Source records

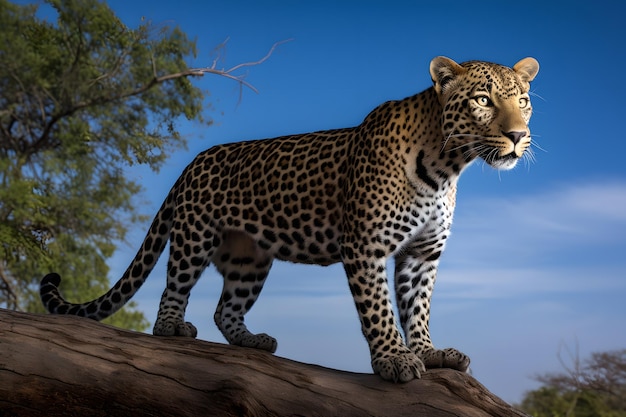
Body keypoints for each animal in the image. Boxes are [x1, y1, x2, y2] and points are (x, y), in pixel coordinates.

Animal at [39, 57, 536, 382]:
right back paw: (172, 329)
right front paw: (393, 359)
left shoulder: (422, 255)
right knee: (173, 288)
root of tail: (193, 162)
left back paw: (252, 340)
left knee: (226, 308)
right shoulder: (367, 246)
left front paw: (430, 353)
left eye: (524, 101)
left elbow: (418, 308)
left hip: (250, 259)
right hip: (194, 236)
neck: (447, 166)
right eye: (482, 100)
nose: (518, 136)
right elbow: (378, 309)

* **What is required**
Beginning with the line that has "left elbow: (418, 308)", set down every line of the entries above through the final one, unchanged.

* **Output below**
left elbow: (418, 308)
left hip: (250, 259)
right hip: (194, 236)
neck: (447, 166)
right eye: (482, 100)
nose: (518, 136)
right elbow: (378, 309)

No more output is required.